Start of Dataset

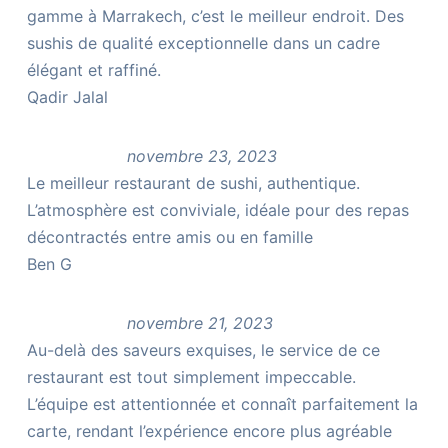
gamme à Marrakech, c’est le meilleur endroit. Des
sushis de qualité exceptionnelle dans un cadre
élégant et raffiné.
Qadir Jalal
novembre 23, 2023
Le meilleur restaurant de sushi, authentique.
L’atmosphère est conviviale, idéale pour des repas
décontractés entre amis ou en famille
Ben G
novembre 21, 2023
Au-delà des saveurs exquises, le service de ce
restaurant est tout simplement impeccable.
L’équipe est attentionnée et connaît parfaitement la
carte, rendant l’expérience encore plus agréable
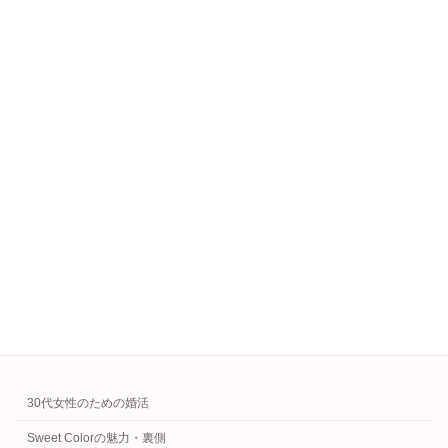
す。
続きを読む
断られない婚活術｜お見合い前後の改善
お見合い・デートのコツ
ポイント
2025年8月10日
お見合い前後の断られる理由と改善ポイントを
徹底解説。プロフィール写真や条件設定、会話
術まで具体的に紹介し、婚活成功率を高めま
す。
続きを読む
カテゴリー
30代女性のための婚活
Sweet Colorの魅力・裏側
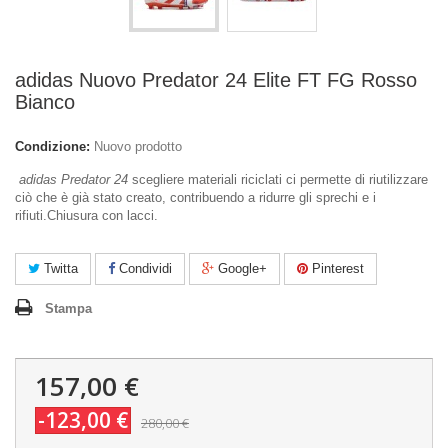
adidas Nuovo Predator 24 Elite FT FG Rosso
Bianco
Condizione:
Nuovo prodotto
adidas Predator 24
scegliere materiali riciclati ci permette di riutilizzare
ciò che è già stato creato, contribuendo a ridurre gli sprechi e i
rifiuti.Chiusura con lacci.
Twitta
Condividi
Google+
Pinterest
Stampa
157,00 €
-123,00 €
280,00 €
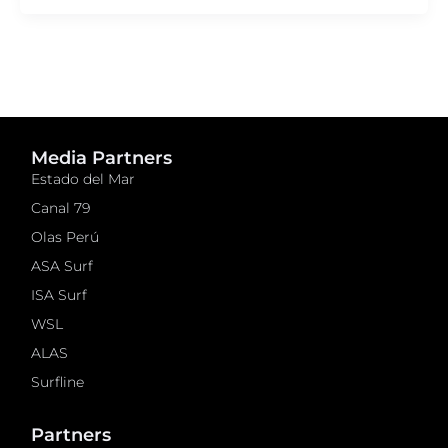
Media Partners
Estado del Mar
Canal 79
Olas Perú
ASA Surf
ISA Surf
WSL
ALAS
Surfline
Partners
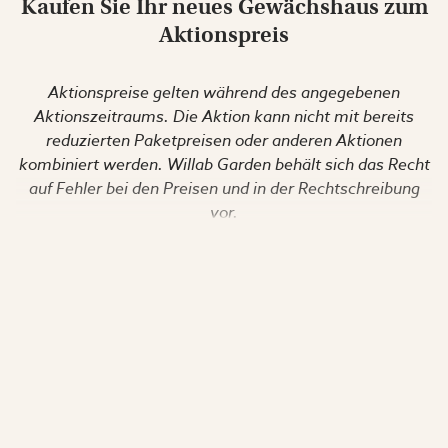
Kaufen Sie Ihr neues Gewächshaus zum
Aktionspreis
Aktionspreise gelten während des angegebenen
Aktionszeitraums. Die Aktion kann nicht mit bereits
reduzierten Paketpreisen oder anderen Aktionen
kombiniert werden. Willab Garden behält sich das Recht
auf Fehler bei den Preisen und in der Rechtschreibung
vor.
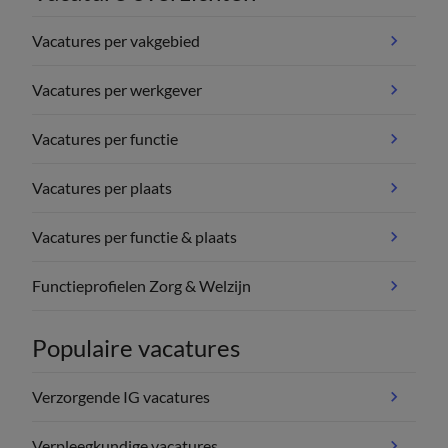
Vacatures per vakgebied
Vacatures per werkgever
Vacatures per functie
Vacatures per plaats
Vacatures per functie & plaats
Functieprofielen Zorg & Welzijn
Populaire vacatures
Verzorgende IG vacatures
Verpleegkundige vacatures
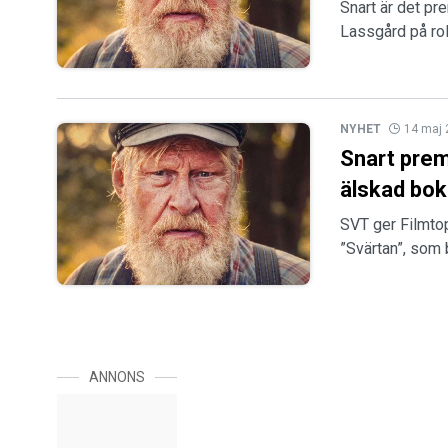
Snart är det pr
Lassgård på roll
NYHET
14 maj
Snart prem
älskad bok
SVT ger Filmtopp
”Svärtan”, som
ANNONS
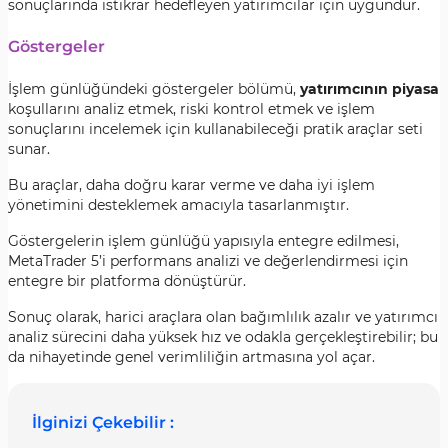
sonuçlarında istikrar hedefleyen yatırımcılar için uygundur.
Göstergeler
İşlem günlüğündeki göstergeler bölümü,
yatırımcının piyasa
koşullarını analiz etmek, riski kontrol etmek ve işlem
sonuçlarını incelemek için kullanabileceği pratik araçlar seti
sunar.
Bu araçlar, daha doğru karar verme ve daha iyi işlem
yönetimini desteklemek amacıyla tasarlanmıştır.
Göstergelerin işlem günlüğü yapısıyla entegre edilmesi,
MetaTrader 5’i performans analizi ve değerlendirmesi için
entegre bir platforma dönüştürür.
Sonuç olarak, harici araçlara olan bağımlılık azalır ve yatırımcı
analiz sürecini daha yüksek hız ve odakla gerçekleştirebilir; bu
da nihayetinde genel verimliliğin artmasına yol açar.
İlginizi Çekebilir :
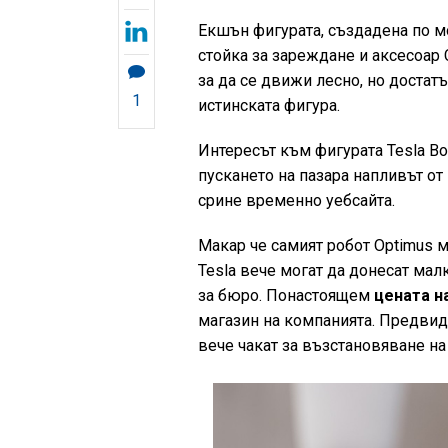
Екшън фигурата, създадена по мо
стойка за зареждане и аксесоар
за да се движи лесно, но достат
1
истинската фигура.
Интересът към фигурата Tesla Bo
пускането на пазара напливът от
срине временно уебсайта.
Макар че самият робот Optimus м
Tesla вече могат да донесат малк
за бюро. Понастоящем
цената н
магазин на компанията. Предвид
вече чакат за възстановяване на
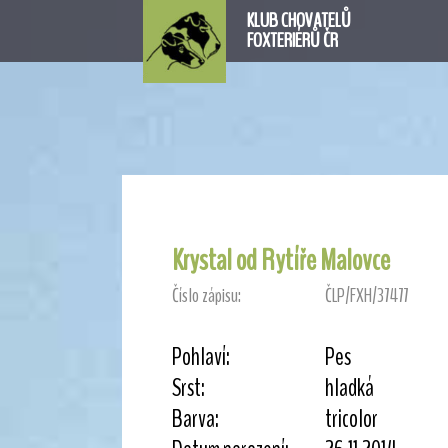
KLUB CHOVATELŮ
FOXTERIÉRŮ ČR
Krystal od Rytíře Malovce
Číslo zápisu:
ČLP/FXH/37477
Pohlaví:
Pes
Srst:
hladká
Barva:
tricolor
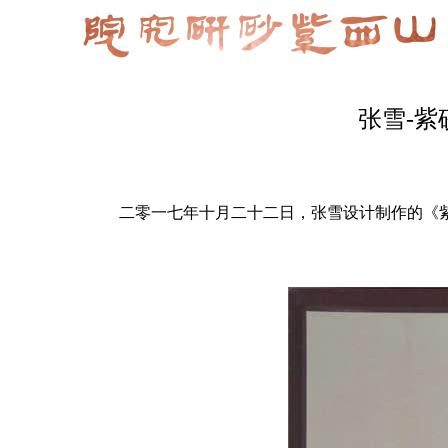
张雪-紫
二零一七年十月二十二日，张雪设计制作的《紫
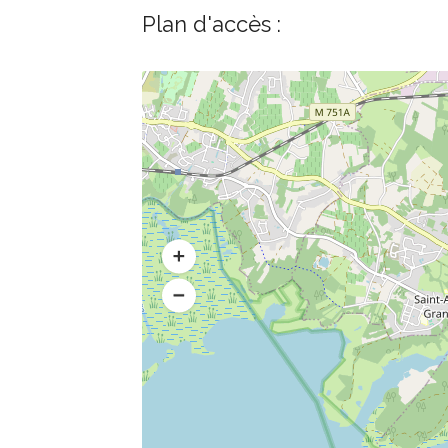
Plan d'accès :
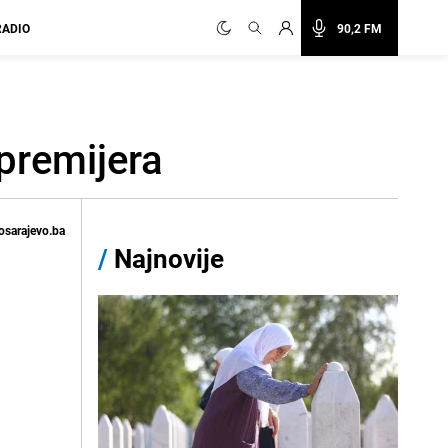
RADIO
90,2 FM
 premijera
osarajevo.ba
/
Najnovije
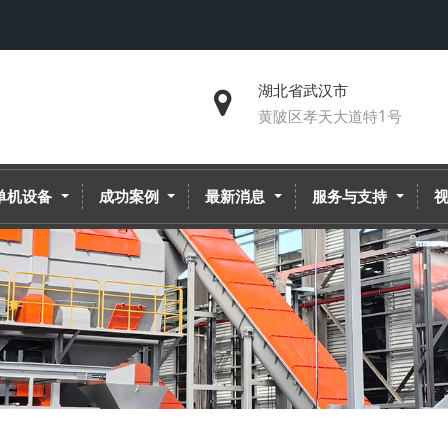
湖北省武汉市
黄陂区孝天大道特1号
单机设备
成功案例
最新消息
服务与支持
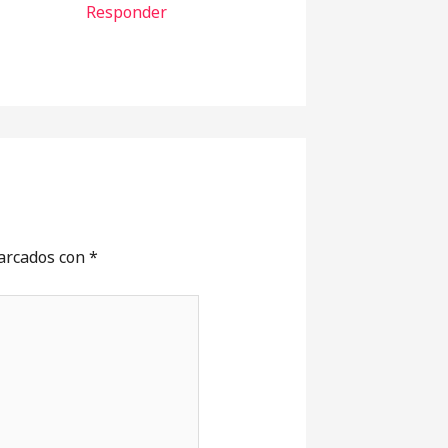
Responder
marcados con
*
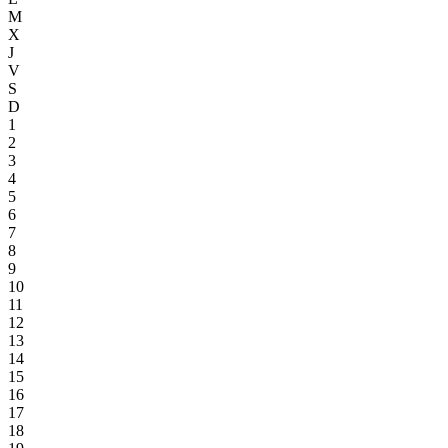
M
X
J
V
S
D
1
2
3
4
5
6
7
8
9
10
11
12
13
14
15
16
17
18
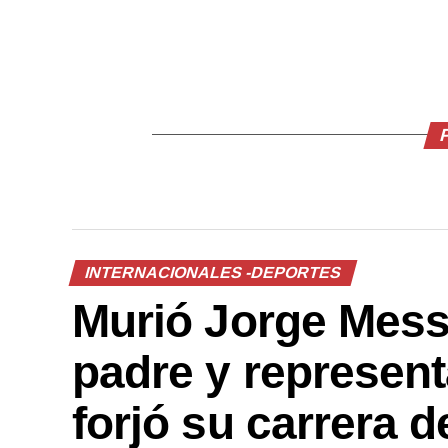
INTERNACIONALES -DEPORTES
Murió Jorge Messi
padre y represent
forjó su carrera 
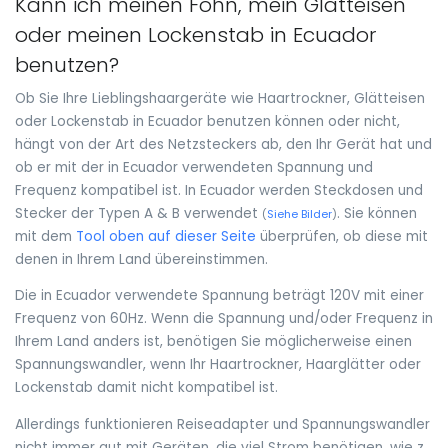
Kann ich meinen Föhn, mein Glätteisen
oder meinen Lockenstab in Ecuador
benutzen?
Ob Sie Ihre Lieblingshaargeräte wie Haartrockner, Glätteisen
oder Lockenstab in Ecuador benutzen können oder nicht,
hängt von der Art des Netzsteckers ab, den Ihr Gerät hat und
ob er mit der in Ecuador verwendeten Spannung und
Frequenz kompatibel ist. In Ecuador werden Steckdosen und
Stecker der Typen A & B verwendet
. Sie können
(
Siehe Bilder
)
mit dem
Tool oben auf dieser Seite
überprüfen, ob diese mit
denen in Ihrem Land übereinstimmen.
Die in Ecuador verwendete Spannung beträgt 120V mit einer
Frequenz von 60Hz. Wenn die Spannung und/oder Frequenz in
Ihrem Land anders ist, benötigen Sie möglicherweise einen
Spannungswandler, wenn Ihr Haartrockner, Haarglätter oder
Lockenstab damit nicht kompatibel ist.
Allerdings funktionieren Reiseadapter und Spannungswandler
nicht immer gut mit Geräten, die viel Strom benötigen, wie z.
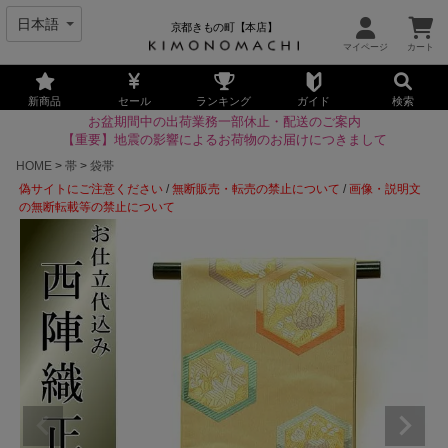
京都きもの町【本店】
新商品
セール
ランキング
ガイド
検索
お盆期間中の出荷業務一部休止・配送のご案内
【重要】地震の影響によるお荷物のお届けにつきまして
HOME
帯
袋帯
偽サイトにご注意ください
/
無断販売・転売の禁止について
/
画像・説明文
の無断転載等の禁止について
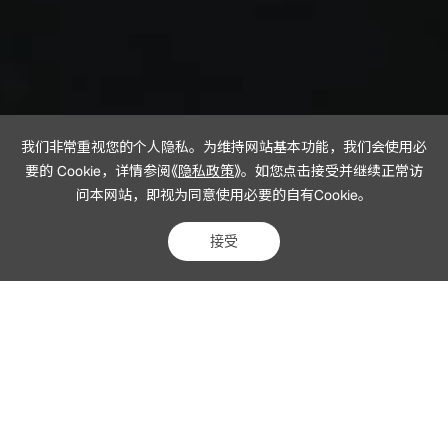
我们非常重视您的个人隐私。为维持网站基本功能，我们会使用必
要的 Cookie，详情参阅《
隐私政策
》。如您点击接受并继续正常访
问本网站，即视为同意使用必要的自有Cookie。
接受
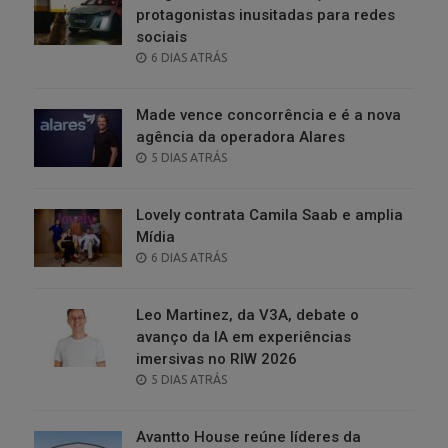
protagonistas inusitadas para redes
sociais
POSTED
6 DIAS ATRÁS
ON
Made vence concorrência e é a nova
agência da operadora Alares
POSTED
5 DIAS ATRÁS
ON
Lovely contrata Camila Saab e amplia
Mídia
POSTED
6 DIAS ATRÁS
ON
Leo Martinez, da V3A, debate o
avanço da IA em experiências
imersivas no RIW 2026
POSTED
5 DIAS ATRÁS
ON
Avantto House reúne líderes da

End of Dataset

(Exercise) Write out the text of every row above word for word, and leave the pictures out of your answer.

(Result of the exercise)
gamme à Marrakech, c’est le meilleur endroit. Des
sushis de qualité exceptionnelle dans un cadre
élégant et raffiné.
Qadir Jalal
novembre 23, 2023
Le meilleur restaurant de sushi, authentique.
L’atmosphère est conviviale, idéale pour des repas
décontractés entre amis ou en famille
Ben G
novembre 21, 2023
Au-delà des saveurs exquises, le service de ce
restaurant est tout simplement impeccable.
L’équipe est attentionnée et connaît parfaitement la
carte, rendant l’expérience encore plus agréable
す。
続きを読む
断られない婚活術｜お見合い前後の改善
お見合い・デートのコツ
ポイント
2025年8月10日
お見合い前後の断られる理由と改善ポイントを
徹底解説。プロフィール写真や条件設定、会話
術まで具体的に紹介し、婚活成功率を高めま
す。
続きを読む
カテゴリー
30代女性のための婚活
Sweet Colorの魅力・裏側
adidas Nuovo Predator 24 Elite FT FG Rosso
Bianco
Condizione:
Nuovo prodotto
adidas Predator 24
scegliere materiali riciclati ci permette di riutilizzare
ciò che è già stato creato, contribuendo a ridurre gli sprechi e i
rifiuti.Chiusura con lacci.
Twitta
Condividi
Google+
Pinterest
Stampa
157,00 €
-123,00 €
280,00 €
Media Partners
Estado del Mar
Canal 79
Olas Perú
ASA Surf
ISA Surf
WSL
ALAS
Surfline
Partners
Kaufen Sie Ihr neues Gewächshaus zum
Aktionspreis
Aktionspreise gelten während des angegebenen
Aktionszeitraums. Die Aktion kann nicht mit bereits
reduzierten Paketpreisen oder anderen Aktionen
kombiniert werden. Willab Garden behält sich das Recht
auf Fehler bei den Preisen und in der Rechtschreibung
vor.
Vacatures per vakgebied
Vacatures per werkgever
Vacatures per functie
Vacatures per plaats
Vacatures per functie & plaats
Functieprofielen Zorg & Welzijn
Populaire vacatures
Verzorgende IG vacatures
Verpleegkundige vacatures
Snart är det pr
Lassgård på roll
NYHET
14 maj
Snart prem
älskad bok
SVT ger Filmtopp
”Svärtan”, som
ANNONS
sonuçlarında istikrar hedefleyen yatırımcılar için uygundur.
Göstergeler
İşlem günlüğündeki göstergeler bölümü,
yatırımcının piyasa
koşullarını analiz etmek, riski kontrol etmek ve işlem
sonuçlarını incelemek için kullanabileceği pratik araçlar seti
sunar.
Bu araçlar, daha doğru karar verme ve daha iyi işlem
yönetimini desteklemek amacıyla tasarlanmıştır.
Göstergelerin işlem günlüğü yapısıyla entegre edilmesi,
MetaTrader 5’i performans analizi ve değerlendirmesi için
entegre bir platforma dönüştürür.
Sonuç olarak, harici araçlara olan bağımlılık azalır ve yatırımcı
analiz sürecini daha yüksek hız ve odakla gerçekleştirebilir; bu
da nihayetinde genel verimliliğin artmasına yol açar.
İlginizi Çekebilir :
Екшън фигурата, създадена по мо
стойка за зареждане и аксесоар
за да се движи лесно, но достат
1
истинската фигура.
Интересът към фигурата Tesla Bo
пускането на пазара напливът от
срине временно уебсайта.
Макар че самият робот Optimus м
Tesla вече могат да донесат малк
за бюро. Понастоящем
цената н
магазин на компанията. Предвид
вече чакат за възстановяване на
KLUB CHOVATELŮ
FOXTERIÉRŮ ČR
Krystal od Rytíře Malovce
Číslo zápisu:
ČLP/FXH/37477
Pohlaví:
Pes
Srst:
hladká
Barva:
tricolor
张雪-紫
二零一七年十月二十二日，张雪设计制作的《紫
Plan d'accès :
RADIO
90,2 FM
 premijera
osarajevo.ba
/
Najnovije
湖北省武汉市
黄陂区孝天大道特1号
单机设备
成功案例
最新消息
服务与支持
Responder
marcados con
*
M
X
J
V
S
D
1
2
3
4
5
6
7
8
9
10
11
12
13
14
15
16
17
18
INTERNACIONALES -DEPORTES
Murió Jorge Messi
padre y represent
forjó su carrera 
Kann ich meinen Föhn, mein Glätteisen
oder meinen Lockenstab in Ecuador
benutzen?
Ob Sie Ihre Lieblingshaargeräte wie Haartrockner, Glätteisen
oder Lockenstab in Ecuador benutzen können oder nicht,
hängt von der Art des Netzsteckers ab, den Ihr Gerät hat und
ob er mit der in Ecuador verwendeten Spannung und
Frequenz kompatibel ist. In Ecuador werden Steckdosen und
Stecker der Typen A & B verwendet
. Sie können
(
Siehe Bilder
)
mit dem
Tool oben auf dieser Seite
überprüfen, ob diese mit
denen in Ihrem Land übereinstimmen.
Die in Ecuador verwendete Spannung beträgt 120V mit einer
Frequenz von 60Hz. Wenn die Spannung und/oder Frequenz in
Ihrem Land anders ist, benötigen Sie möglicherweise einen
Spannungswandler, wenn Ihr Haartrockner, Haarglätter oder
Lockenstab damit nicht kompatibel ist.
Allerdings funktionieren Reiseadapter und Spannungswandler
nicht immer gut mit Geräten, die viel Strom benötigen, wie z.
京都きもの町【本店】
新商品
セール
ランキング
ガイド
検索
お盆期間中の出荷業務一部休止・配送のご案内
【重要】地震の影響によるお荷物のお届けにつきまして
HOME
帯
袋帯
偽サイトにご注意ください
/
無断販売・転売の禁止について
/
画像・説明文
の無断転載等の禁止について
我们非常重视您的个人隐私。为维持网站基本功能，我们会使用必
要的 Cookie，详情参阅《
隐私政策
》。如您点击接受并继续正常访
问本网站，即视为同意使用必要的自有Cookie。
接受
protagonistas inusitadas para redes
sociais
POSTED
6 DIAS ATRÁS
ON
Made vence concorrência e é a nova
agência da operadora Alares
POSTED
5 DIAS ATRÁS
ON
Lovely contrata Camila Saab e amplia
Mídia
POSTED
6 DIAS ATRÁS
ON
Leo Martinez, da V3A, debate o
avanço da IA em experiências
imersivas no RIW 2026
POSTED
5 DIAS ATRÁS
ON
Avantto House reúne líderes da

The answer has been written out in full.